EXTRACT TO READ:
------------------------------------------------------------------------
In an ideal world, every member of your church would financially partner with you to accomplish your church’s mission. Unfortunately, most churches fall victim to the 80/20 rule, where 80 percent of the total giving is done by just 20 percent of the people.
If you want more people to give to your church, you need to understand and address the reasons why they don’t give. Sometimes it’s a lack of spiritual maturity. Other times it’s a knowledge gap, a logistical challenge, or a financial difficulty. As you remove these barriers to giving, more of your congregation will be able to participate in your church’s generosity.
Here are five reasons why people don’t give to your church:
1. They don’t know why giving is important
It might surprise you how many Christians don’t give simply because they don’t know generosity is an important part of the Christian life. Scripture makes it abundantly clear that we’re all stewards and that we’re called to use what God has given us to accomplish his goals. Generosity is a sign of spiritual maturity, and a lack of generosity can be a sign of spiritual immaturity.
You can address this by making sure your church talks about why Christians give to the church. The early Christians gave everything they had to the church because they knew that was the best way to share the love of Christ and meet the needs in their community (Acts 4:32–35). Talk about why giving matters to your church, but also discuss how it impacts their own personal growth as they learn to trust Jesus to meet their needs and use their resources.
2. They don’t know what you’ll do with their gift
Nobody wants to feel like they’re paying to keep the lights on. And there has been an unfortunate number of very public stories about pastors abusing their congregation’s generosity with extravagant displays of personal wealth. After hearing about pastors buying multiple jets, it’s understandable why some would be cautious about giving to a church.
------------------------------------------------------------------------
DATASET EXTRACT:
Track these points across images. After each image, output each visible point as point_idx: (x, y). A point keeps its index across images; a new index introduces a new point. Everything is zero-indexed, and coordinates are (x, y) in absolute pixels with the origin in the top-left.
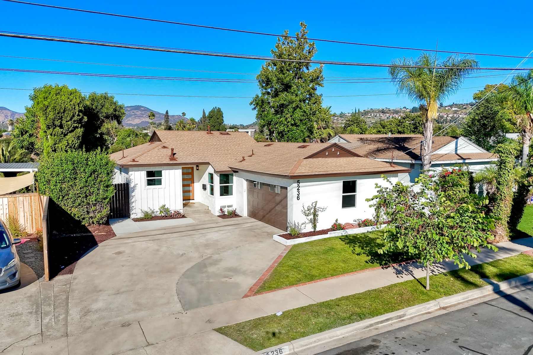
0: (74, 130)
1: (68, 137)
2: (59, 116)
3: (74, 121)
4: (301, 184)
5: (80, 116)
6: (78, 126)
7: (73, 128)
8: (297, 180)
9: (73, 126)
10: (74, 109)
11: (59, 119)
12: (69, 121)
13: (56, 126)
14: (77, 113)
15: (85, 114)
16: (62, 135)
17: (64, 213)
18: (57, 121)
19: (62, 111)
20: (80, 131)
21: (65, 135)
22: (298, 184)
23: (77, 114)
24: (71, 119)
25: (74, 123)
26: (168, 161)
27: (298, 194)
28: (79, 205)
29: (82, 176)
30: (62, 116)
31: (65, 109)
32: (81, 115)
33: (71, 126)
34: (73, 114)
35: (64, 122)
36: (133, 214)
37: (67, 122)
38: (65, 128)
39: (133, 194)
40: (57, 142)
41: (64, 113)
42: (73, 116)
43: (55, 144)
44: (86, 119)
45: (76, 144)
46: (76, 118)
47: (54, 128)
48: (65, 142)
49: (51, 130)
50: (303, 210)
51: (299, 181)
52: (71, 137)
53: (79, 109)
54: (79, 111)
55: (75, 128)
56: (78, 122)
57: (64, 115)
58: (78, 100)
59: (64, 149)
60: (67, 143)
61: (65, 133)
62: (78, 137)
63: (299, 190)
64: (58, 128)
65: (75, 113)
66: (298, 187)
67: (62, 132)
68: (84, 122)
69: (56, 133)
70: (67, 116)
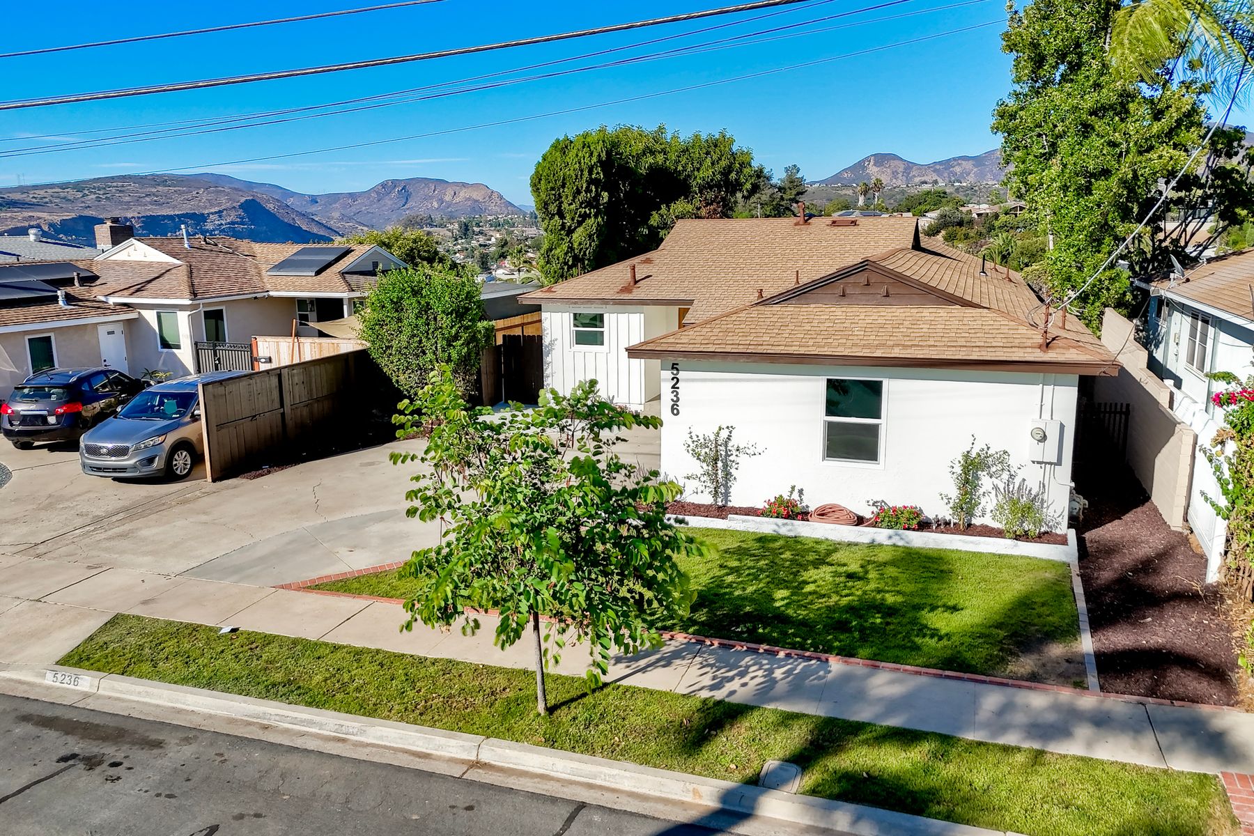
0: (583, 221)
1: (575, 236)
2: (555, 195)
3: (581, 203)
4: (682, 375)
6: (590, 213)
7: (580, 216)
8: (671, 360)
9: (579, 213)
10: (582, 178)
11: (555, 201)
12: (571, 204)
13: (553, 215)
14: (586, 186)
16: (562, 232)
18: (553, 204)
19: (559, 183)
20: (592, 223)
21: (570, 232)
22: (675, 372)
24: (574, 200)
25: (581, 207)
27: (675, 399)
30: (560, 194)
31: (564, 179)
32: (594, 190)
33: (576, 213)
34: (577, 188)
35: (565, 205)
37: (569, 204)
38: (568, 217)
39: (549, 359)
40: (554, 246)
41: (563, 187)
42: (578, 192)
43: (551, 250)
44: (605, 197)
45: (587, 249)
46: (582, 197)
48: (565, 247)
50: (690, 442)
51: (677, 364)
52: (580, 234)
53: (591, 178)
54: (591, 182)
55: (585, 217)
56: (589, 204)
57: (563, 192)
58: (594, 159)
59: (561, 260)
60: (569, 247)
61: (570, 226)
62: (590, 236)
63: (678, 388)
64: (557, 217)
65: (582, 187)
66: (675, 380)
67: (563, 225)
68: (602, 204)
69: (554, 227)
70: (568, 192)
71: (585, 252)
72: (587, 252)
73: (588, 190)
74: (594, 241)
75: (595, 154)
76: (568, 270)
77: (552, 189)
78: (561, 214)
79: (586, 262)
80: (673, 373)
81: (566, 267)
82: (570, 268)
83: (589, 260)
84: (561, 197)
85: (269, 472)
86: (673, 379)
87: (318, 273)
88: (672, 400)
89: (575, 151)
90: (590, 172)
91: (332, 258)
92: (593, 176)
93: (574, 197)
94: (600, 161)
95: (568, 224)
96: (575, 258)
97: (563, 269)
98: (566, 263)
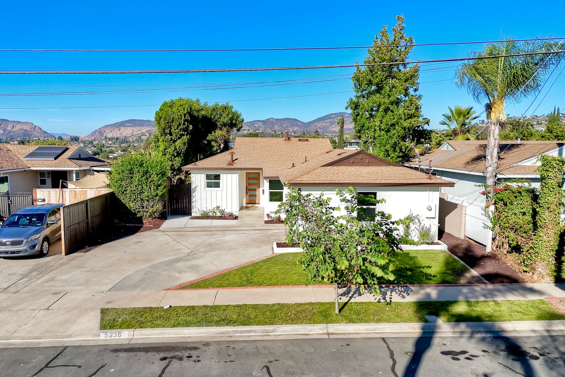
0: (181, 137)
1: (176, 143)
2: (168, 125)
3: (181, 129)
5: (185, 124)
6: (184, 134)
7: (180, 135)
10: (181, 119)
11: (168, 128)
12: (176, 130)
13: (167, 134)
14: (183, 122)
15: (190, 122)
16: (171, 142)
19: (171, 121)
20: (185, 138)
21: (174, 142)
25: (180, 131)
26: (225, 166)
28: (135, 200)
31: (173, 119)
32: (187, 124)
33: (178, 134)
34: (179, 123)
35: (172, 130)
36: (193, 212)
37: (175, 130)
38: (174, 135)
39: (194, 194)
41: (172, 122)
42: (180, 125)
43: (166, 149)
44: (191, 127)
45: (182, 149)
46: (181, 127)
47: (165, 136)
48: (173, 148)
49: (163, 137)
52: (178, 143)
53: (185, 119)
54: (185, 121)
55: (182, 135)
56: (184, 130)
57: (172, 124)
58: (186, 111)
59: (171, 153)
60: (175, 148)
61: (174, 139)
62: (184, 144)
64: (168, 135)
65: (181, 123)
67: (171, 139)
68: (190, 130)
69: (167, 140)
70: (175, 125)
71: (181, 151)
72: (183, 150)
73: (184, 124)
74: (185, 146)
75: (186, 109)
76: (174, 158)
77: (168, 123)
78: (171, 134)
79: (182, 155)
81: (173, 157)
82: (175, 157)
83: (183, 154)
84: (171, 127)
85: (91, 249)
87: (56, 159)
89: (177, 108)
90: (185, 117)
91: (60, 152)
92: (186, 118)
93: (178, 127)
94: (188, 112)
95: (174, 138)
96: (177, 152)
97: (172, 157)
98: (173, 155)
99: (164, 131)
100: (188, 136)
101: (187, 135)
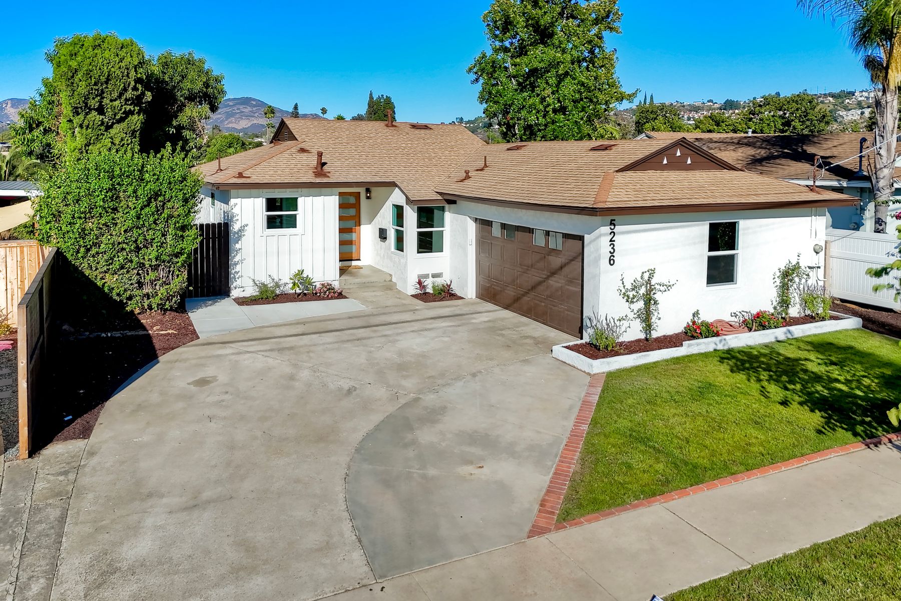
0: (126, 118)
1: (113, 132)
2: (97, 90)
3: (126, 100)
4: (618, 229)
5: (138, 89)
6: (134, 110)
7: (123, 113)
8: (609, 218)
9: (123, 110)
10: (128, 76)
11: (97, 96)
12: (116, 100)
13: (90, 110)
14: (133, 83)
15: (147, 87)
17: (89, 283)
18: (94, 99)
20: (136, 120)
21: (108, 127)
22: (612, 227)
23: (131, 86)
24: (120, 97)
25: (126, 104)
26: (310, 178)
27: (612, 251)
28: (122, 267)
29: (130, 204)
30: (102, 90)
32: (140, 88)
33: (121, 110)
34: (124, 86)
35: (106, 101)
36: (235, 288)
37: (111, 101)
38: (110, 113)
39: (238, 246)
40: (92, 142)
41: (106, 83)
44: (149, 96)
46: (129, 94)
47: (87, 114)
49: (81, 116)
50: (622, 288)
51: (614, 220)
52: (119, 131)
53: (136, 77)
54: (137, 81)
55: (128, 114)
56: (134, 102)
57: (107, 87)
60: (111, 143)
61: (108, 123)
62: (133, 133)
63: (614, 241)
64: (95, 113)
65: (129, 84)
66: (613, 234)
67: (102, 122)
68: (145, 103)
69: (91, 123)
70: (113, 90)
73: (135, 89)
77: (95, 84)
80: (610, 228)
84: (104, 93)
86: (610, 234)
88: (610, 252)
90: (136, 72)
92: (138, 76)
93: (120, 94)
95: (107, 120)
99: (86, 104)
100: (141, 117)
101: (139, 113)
------------------------------------------------------------------------
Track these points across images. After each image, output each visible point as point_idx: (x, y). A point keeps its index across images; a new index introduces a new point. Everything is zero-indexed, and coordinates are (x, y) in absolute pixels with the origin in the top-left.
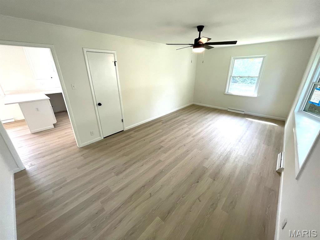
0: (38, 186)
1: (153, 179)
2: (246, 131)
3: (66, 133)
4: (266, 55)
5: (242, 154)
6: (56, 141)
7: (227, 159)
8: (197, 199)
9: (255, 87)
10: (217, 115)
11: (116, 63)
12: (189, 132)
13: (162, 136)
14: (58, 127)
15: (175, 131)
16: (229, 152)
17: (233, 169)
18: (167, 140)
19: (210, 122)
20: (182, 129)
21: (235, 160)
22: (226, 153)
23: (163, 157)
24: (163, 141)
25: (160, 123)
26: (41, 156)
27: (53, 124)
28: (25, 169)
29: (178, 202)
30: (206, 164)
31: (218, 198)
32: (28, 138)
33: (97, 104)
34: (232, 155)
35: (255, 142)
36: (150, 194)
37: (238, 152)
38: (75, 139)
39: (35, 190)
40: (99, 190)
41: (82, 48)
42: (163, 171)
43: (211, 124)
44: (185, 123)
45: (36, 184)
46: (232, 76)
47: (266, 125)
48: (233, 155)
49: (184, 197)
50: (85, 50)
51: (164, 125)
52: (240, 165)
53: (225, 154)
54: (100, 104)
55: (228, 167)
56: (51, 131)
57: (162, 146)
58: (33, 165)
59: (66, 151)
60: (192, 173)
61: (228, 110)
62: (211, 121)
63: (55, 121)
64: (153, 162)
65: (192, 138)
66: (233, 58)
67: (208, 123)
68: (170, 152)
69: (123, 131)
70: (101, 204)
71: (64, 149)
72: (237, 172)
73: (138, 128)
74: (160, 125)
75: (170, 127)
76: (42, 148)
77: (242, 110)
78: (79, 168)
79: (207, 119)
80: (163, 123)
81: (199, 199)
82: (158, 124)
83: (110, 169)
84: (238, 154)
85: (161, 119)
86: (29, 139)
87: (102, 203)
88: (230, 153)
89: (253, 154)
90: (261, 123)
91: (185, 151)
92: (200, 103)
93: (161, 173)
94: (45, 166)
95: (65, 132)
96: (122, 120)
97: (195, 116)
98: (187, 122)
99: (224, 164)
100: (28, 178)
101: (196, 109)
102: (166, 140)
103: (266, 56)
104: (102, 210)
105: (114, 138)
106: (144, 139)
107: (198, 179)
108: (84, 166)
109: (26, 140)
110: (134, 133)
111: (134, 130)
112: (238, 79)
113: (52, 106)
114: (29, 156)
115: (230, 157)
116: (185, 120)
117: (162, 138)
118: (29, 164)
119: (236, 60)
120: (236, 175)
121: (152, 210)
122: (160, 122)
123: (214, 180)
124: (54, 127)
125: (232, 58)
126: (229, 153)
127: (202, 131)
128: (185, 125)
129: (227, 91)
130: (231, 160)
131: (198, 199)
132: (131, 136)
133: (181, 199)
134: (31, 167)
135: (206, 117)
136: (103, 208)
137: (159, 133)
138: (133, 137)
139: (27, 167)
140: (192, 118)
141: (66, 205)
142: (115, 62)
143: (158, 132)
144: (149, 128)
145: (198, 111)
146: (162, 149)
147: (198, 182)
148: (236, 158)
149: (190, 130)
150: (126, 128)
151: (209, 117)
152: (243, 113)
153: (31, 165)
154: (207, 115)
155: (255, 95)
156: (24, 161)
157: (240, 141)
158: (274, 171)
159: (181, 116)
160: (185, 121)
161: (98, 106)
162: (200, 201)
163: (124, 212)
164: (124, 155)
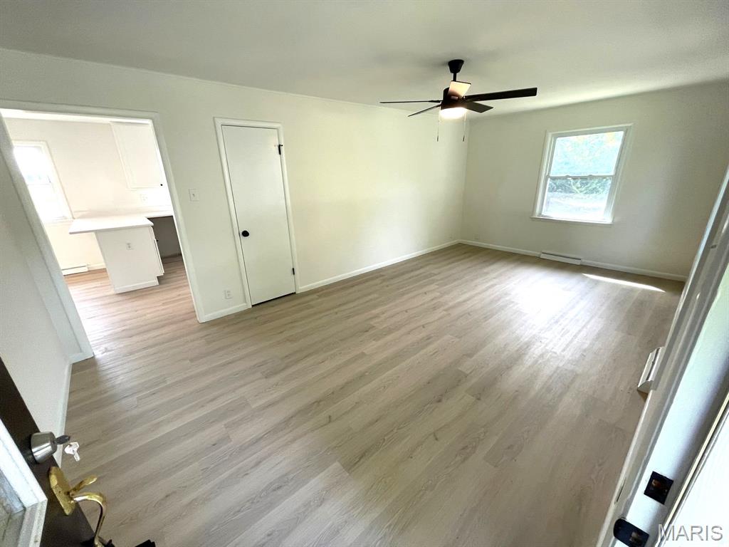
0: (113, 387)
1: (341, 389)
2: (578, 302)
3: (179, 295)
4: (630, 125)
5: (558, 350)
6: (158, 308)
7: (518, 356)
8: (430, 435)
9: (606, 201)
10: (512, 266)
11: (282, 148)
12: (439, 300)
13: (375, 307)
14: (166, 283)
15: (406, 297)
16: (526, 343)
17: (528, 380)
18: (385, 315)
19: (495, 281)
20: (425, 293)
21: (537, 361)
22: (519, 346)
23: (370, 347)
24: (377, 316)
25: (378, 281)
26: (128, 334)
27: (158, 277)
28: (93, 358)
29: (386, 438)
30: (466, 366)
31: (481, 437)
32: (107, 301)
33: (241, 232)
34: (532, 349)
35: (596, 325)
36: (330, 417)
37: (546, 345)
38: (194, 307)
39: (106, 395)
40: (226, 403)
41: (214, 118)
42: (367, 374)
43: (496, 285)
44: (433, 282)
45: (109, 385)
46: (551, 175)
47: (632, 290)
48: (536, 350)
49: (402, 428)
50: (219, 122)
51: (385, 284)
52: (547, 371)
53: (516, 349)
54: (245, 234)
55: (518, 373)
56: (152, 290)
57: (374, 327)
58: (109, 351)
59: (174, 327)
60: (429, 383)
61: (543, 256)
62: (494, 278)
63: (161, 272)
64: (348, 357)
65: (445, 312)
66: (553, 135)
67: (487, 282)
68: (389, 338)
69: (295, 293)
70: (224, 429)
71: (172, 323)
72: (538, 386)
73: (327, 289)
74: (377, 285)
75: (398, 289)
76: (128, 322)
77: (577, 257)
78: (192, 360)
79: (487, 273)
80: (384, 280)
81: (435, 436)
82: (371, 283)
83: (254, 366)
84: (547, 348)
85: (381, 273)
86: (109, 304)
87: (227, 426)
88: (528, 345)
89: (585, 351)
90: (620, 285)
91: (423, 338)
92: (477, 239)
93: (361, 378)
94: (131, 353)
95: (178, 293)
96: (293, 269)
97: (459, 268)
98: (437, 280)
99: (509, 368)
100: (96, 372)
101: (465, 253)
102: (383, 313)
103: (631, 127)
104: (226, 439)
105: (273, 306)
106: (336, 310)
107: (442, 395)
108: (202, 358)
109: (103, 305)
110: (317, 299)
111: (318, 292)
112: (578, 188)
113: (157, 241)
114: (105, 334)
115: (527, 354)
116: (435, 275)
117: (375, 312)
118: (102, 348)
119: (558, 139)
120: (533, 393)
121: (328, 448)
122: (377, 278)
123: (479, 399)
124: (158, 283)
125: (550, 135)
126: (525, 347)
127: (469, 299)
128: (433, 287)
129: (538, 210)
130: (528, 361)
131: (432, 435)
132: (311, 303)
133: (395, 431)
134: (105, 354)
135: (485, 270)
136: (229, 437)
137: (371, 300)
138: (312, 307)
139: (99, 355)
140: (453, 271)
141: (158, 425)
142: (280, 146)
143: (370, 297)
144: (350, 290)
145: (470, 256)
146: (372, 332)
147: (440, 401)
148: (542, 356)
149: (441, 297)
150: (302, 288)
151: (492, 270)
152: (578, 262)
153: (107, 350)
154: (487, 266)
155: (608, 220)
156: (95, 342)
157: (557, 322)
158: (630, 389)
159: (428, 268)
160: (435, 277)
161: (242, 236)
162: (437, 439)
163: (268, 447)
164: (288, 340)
------------------------------------------------------------------------
REQUIRED TASKS:
(1) Answer these questions using the article on church giving:
(a) Under the 80/20 rule, what percentage of total giving comes from what percentage of the people?
(b) Which Scripture passage is cited for the early Christians giving everything they had to the church?
(c) What did pastors buy, according to the public stories mentioned?
(2) Reproduce the part of the article on church giving that opens with the words "In an ideal" and closes with "your church’s generosity.".

LIST OF SOLUTIONS:
(1)
(a) 80 percent of the total giving comes from 20 percent of the people.
(b) Acts 4:32–35
(c) Multiple jets

(2)
In an ideal world, every member of your church would financially partner with you to accomplish your church’s mission. Unfortunately, most churches fall victim to the 80/20 rule, where 80 percent of the total giving is done by just 20 percent of the people.
If you want more people to give to your church, you need to understand and address the reasons why they don’t give. Sometimes it’s a lack of spiritual maturity. Other times it’s a knowledge gap, a logistical challenge, or a financial difficulty. As you remove these barriers to giving, more of your congregation will be able to participate in your church’s generosity.